The Daily Globe - Serving Gogebic, Iron and Ontonagon Counties

Copper Peak gala attracts support

 

October 14, 2019

P.J. Glisson/Daily Globe

THE CROWD settles in to enjoy dinner at the "Copper Peak Goes Gold" 50th anniversary celebration on Saturday at Powderhorn Mountain Resort's Caribou Lodge in Bessemer. The event included a silent auction and live music with attendees who support plans to revitalize the ski-flying hill in Ironwood.

By P.J. GLISSON

news@yourdailyglobe.com

Bessemer - A 50th anniversary celebration of Ironwood's Copper Peak ski-flying hill was well-received on Saturday evening, with about 125 people enjoying the event at Powderhorn Mountain Resort's Caribou Lodge in Bessemer.

Dubbed as "Copper Peak Goes Gold," the semiformal event began with a social, a pop-up shop and a silent auction, for which items were artfully displayed in the lobby and illuminated by glittering gold snowflake lights.

Afterward, participants sat for dinner where a ribbon-wrapped copy of the book, "Soaring with the Eagles: The Copper Peak Story" was at each table setting. The book's author, Charles Supersynski, of Wakefield, is president of the Copper Peak Board of Directors.

"We're just here to celebrate and have some fun," said Supersynski, who attended the event with his wife, Denese Daniels.

Supersynski has been involved with Copper Peak off-and-on since its first ski-flying event in 1970. He has been president of the Copper Peak board of directors since the late 1990s.

"I constructed a timing device for that first event," he said.

The expertise to create that device came from the Supersynski's 39-year career as a physics instructor at Gogebic Community College.

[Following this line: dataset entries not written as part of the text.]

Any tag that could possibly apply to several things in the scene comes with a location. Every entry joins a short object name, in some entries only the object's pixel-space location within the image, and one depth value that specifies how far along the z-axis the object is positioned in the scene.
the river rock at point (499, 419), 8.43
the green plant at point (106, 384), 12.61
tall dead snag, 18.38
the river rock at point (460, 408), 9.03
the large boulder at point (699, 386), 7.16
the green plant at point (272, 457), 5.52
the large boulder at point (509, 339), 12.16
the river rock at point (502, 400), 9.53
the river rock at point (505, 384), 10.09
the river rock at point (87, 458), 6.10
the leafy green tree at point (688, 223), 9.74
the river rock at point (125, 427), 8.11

Supersynski said Copper Peak officials have spent more than $1 million in the past six or seven years toward the planned reconstruction of the Copper Peak facility. Raising funds toward the goal of applying a plastic surface on the jump has required a lot of work and time, but that will facilitate an exciting new dimension of summer skiing and training, he said.

"It's taking too long," said Jim Durkee, board vice president, "but we're forging forward, and we're still trying to get this off the ground. We haven't wavered in our goal."

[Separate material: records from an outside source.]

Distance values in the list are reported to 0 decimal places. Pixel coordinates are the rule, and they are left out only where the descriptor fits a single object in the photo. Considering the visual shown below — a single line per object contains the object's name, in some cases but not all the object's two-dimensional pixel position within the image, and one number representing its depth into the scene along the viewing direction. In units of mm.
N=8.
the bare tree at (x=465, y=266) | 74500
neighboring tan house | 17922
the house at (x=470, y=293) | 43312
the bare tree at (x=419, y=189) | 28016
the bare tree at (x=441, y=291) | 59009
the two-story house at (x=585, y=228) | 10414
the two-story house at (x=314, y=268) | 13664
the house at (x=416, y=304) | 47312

Durkee estimates that getting the hill's jump to a summer-ready status could cost at least $15 million, followed by ongoing maintenance costs. Copper Peak officials expect that the majority of those funds will come from state-identified investors.

According to Durkee, the Copper Peak Adventure and Sports Complex received a letter of intent from the International Ski Jumping Federation last year, which issued a license to operate the jump as a summer surface through five competition seasons and beyond.

A related Copper Peak report states that the FIS directive will allow Copper Peak a Grand Prix Finale yearly, starting in 2021. This ski-jumping competition, which never has been held in the United States, is considered the upper tier of summer ski-jumping competition.

The FIS license would also include an annual Continental Cup competition, which is a winter event.

"The international part of it is going to be really, really big," said Judy Palmateer, who attended Saturday's event with her husband, Terry Kryshak, mayor pro tempore of the Bessemer City Council.

"We're big supporters of Copper Peak making it," said Kryshak, who was among attendees from many area towns. "This would be such a boost to the area."

Kryshak said ski jumping is "huge" in Europe, and he said fans and participants of the sport there would be expected to attend events here, thereby providing a significant boost to area tourism.

As the Copper Peak report noted, "Copper Peak will become a year-round destination for thousands of visitors, international athletes and travelers, creating a surging demand for hotels, restaurants, housing and new business to support this powerful economic engine."

Copper Peak featured the Red Bull 400 in spring 2018, with 500 participants climbing the steep incline and 5,000 spectators. The spring 2018 and 2019 events were the facility's first major ski-flying events since 1994.

Copper Peak won't officially be 50-years-old until 2020. Organizers decided to start the anniversary celebration now with the Saturday event.